Cas technology is based on genome editing which is proposed by Editas Medicine with an investment of about $43million. Researchers adopted this technique as most of the microbes use protein and RNA’s against invading viruses. The technique involves the editing of stretches in DNA and also to edit single base pairs of the human genome. It was also believed to cure untreatable diseases possibly.

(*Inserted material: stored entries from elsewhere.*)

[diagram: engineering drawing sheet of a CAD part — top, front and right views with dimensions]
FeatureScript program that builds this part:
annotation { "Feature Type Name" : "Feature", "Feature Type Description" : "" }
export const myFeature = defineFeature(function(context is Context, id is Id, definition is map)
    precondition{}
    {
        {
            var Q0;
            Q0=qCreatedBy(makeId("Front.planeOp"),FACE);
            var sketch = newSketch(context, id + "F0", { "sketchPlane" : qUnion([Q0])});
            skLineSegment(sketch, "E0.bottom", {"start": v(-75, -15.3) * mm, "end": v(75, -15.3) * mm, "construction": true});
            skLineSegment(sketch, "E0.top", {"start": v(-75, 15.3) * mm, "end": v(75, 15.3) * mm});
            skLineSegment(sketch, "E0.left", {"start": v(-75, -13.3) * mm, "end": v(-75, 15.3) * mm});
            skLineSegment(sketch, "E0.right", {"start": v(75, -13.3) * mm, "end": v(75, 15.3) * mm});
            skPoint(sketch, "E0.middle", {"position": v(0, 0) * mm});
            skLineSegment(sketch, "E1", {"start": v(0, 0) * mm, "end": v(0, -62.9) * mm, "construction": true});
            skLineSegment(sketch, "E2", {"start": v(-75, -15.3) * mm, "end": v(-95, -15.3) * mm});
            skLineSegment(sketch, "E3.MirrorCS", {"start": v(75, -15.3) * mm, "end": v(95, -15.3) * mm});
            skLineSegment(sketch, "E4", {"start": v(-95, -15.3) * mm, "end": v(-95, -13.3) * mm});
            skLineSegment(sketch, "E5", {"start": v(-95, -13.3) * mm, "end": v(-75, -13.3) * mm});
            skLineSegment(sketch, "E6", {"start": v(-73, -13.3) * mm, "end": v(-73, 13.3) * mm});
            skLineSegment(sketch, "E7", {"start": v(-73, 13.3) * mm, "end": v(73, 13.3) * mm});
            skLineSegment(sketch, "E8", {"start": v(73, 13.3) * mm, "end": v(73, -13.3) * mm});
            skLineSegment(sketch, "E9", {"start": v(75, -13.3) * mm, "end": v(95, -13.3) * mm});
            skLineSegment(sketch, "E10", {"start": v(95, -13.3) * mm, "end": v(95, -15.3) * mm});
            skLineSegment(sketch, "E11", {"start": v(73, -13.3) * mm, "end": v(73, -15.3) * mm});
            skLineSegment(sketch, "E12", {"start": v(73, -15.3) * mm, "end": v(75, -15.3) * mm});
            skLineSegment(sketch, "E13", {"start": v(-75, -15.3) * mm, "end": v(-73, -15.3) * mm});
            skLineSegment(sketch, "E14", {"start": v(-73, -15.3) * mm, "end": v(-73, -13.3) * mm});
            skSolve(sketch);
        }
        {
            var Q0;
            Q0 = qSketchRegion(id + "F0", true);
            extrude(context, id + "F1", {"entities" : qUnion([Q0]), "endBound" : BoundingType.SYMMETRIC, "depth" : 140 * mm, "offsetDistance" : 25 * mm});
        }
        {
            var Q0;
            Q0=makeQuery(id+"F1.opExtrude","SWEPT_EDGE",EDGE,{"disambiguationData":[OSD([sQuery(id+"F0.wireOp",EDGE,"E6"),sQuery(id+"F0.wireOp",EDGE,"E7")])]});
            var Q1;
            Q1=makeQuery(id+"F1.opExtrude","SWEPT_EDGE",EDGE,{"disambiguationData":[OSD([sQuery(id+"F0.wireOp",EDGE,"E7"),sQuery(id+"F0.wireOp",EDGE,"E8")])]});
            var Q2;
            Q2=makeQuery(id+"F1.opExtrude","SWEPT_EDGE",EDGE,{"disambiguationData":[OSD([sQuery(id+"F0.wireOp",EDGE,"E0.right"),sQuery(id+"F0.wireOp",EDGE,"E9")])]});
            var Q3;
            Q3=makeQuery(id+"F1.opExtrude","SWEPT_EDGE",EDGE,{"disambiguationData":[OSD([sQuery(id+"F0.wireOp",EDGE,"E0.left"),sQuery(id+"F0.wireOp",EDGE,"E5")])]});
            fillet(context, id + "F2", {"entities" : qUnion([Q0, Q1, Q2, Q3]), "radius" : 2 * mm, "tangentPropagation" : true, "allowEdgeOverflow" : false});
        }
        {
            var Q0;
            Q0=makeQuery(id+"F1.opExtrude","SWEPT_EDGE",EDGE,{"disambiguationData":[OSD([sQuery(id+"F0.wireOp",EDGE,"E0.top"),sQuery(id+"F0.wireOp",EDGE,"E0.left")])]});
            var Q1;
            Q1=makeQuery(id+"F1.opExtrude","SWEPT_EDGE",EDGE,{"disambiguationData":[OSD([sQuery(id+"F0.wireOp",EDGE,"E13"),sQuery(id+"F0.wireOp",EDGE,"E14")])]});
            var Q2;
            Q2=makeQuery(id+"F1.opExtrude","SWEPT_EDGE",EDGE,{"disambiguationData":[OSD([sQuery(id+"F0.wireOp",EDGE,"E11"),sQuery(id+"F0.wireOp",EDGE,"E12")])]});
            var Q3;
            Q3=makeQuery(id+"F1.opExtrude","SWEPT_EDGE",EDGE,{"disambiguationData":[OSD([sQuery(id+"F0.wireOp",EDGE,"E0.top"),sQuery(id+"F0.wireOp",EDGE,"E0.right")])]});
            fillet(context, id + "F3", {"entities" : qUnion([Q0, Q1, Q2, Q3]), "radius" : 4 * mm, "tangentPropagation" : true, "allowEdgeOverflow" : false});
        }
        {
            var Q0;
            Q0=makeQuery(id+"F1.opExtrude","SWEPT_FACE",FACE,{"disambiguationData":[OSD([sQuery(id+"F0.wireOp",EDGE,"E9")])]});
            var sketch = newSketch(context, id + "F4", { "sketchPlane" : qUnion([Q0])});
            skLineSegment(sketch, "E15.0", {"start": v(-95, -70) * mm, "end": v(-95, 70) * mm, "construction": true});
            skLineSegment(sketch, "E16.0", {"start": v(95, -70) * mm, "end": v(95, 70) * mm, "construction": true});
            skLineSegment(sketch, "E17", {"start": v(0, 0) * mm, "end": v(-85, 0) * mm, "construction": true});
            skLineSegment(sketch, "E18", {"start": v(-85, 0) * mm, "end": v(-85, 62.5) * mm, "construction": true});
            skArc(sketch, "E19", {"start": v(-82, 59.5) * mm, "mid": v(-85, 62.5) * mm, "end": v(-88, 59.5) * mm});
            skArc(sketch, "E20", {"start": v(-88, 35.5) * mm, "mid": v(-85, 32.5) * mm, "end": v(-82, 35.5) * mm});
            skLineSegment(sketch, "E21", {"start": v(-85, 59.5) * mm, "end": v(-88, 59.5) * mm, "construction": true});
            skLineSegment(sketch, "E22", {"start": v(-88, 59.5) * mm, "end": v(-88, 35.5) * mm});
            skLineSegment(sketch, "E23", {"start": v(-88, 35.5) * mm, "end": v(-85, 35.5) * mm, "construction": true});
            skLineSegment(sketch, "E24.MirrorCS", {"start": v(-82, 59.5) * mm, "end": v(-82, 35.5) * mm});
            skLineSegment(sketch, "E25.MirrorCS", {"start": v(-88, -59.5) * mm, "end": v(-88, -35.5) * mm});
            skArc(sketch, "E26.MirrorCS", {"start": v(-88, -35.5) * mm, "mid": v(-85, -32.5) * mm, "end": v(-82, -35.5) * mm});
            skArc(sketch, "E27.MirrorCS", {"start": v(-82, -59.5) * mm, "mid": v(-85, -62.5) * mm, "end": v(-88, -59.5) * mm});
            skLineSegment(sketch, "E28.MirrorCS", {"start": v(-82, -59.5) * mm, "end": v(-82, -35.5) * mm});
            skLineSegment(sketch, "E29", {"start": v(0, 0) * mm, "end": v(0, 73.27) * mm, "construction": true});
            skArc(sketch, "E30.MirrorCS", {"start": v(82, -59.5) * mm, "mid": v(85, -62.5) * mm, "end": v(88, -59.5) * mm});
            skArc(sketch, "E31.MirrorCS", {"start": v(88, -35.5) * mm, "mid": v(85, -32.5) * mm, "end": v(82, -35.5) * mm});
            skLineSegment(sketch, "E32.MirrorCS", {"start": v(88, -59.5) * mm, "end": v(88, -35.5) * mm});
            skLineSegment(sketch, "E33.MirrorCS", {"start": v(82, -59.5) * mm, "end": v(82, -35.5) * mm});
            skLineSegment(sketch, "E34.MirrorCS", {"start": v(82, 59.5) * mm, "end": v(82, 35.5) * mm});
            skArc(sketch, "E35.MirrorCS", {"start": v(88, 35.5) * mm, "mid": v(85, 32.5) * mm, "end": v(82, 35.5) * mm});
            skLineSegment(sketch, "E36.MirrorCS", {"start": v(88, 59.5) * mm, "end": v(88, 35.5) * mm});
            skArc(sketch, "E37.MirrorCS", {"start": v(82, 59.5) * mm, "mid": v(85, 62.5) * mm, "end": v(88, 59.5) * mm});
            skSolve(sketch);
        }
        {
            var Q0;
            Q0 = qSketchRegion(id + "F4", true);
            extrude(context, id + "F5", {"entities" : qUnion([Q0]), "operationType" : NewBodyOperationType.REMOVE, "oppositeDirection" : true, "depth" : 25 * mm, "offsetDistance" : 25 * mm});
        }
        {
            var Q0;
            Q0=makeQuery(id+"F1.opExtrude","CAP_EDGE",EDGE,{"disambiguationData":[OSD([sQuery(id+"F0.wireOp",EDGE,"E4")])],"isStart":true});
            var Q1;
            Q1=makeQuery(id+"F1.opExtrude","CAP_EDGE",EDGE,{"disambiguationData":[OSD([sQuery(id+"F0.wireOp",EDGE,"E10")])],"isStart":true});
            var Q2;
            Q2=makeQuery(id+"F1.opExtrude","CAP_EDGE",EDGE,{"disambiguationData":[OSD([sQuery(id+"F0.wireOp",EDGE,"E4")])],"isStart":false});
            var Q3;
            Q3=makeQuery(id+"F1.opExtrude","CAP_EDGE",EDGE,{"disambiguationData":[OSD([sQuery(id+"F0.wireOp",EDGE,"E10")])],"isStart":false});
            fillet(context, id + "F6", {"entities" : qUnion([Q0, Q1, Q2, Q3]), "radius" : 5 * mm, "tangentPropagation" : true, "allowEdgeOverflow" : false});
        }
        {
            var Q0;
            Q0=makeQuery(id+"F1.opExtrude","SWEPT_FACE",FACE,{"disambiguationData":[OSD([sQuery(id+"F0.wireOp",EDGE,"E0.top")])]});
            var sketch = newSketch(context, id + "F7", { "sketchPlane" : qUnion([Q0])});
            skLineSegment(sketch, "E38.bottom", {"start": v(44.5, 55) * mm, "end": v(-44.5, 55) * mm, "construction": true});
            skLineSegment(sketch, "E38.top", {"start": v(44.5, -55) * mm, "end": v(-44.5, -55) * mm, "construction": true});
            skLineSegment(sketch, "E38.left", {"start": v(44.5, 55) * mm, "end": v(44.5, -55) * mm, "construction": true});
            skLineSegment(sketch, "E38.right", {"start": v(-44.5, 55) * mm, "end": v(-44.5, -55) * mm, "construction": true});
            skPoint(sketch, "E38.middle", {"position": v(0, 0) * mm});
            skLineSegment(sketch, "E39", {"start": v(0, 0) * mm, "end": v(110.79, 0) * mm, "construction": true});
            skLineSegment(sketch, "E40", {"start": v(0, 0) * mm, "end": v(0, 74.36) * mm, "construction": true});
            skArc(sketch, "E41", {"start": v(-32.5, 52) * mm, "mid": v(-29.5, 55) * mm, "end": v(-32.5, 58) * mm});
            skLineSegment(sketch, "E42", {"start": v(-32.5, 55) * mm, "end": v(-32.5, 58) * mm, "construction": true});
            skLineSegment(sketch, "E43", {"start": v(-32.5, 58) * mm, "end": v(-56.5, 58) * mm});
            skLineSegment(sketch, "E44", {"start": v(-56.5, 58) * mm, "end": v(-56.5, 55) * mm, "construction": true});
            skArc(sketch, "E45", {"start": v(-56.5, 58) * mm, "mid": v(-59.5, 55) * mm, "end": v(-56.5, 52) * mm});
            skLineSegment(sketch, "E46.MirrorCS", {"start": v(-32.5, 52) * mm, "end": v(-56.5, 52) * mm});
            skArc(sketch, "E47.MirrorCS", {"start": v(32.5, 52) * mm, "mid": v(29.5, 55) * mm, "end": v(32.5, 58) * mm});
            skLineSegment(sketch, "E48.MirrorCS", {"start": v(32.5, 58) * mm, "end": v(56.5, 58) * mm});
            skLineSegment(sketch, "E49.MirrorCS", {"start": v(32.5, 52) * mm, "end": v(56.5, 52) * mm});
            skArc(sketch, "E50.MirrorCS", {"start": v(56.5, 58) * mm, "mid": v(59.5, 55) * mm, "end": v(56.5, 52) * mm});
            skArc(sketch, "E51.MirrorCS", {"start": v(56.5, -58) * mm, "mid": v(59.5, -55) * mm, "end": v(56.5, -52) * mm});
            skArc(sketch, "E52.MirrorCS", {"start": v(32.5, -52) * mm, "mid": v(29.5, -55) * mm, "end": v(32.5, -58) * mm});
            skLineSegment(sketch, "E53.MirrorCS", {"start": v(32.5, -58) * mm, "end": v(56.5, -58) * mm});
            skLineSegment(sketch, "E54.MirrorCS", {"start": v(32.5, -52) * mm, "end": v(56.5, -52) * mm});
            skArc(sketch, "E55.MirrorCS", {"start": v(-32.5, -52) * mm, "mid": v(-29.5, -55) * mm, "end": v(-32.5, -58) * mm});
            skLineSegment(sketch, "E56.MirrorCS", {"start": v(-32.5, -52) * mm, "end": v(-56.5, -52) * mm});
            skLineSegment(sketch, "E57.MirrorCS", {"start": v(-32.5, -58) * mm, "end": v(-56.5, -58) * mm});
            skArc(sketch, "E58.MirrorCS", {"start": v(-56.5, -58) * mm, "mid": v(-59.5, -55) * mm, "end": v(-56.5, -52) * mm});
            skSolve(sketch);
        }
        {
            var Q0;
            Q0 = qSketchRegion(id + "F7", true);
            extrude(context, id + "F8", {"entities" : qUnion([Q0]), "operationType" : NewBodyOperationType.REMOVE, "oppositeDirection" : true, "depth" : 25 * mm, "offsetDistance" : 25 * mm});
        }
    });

While the evidence base is still growing, genetic services industry leaders strongly believe that emerging testing capabilities will have significant clinical impact in the future. Many expressed opinions that genetic services will make significant contributions to prediction, detection, and care selection, leading to better quality care and increased affordability. Available genetic tests and genomic applications, can be categorized according to their clinical method of use across prediction, detection, and care selection. The prenatal and newborn genetic testing market were $1.12 billion in 2012 and expected to grow $8.37 billion in 2019 at a CAGR of 26.9% from 2013 to 2019 globally.

Over the past 2 decades, investigators in the field of cardiac genetics have evolved a complex understanding of the pathophysiological basis of inherited cardiac diseases, which predispose individuals to sudden cardiac death. In this Review, we describe the current status of gene discovery and the associations between phenotype and genotype in the cardiac channelopathies and cardiomyopathies. The various indications for genetic testing and its utility in the clinic are assessed in relation to diagnosis, cascade testing, guiding management, and prognosis. Some common problems exist across all phenotypes: the variable penetrance and expressivity of genetic disease, and the difficulty of assessing the functional and clinical effects of novel mutations.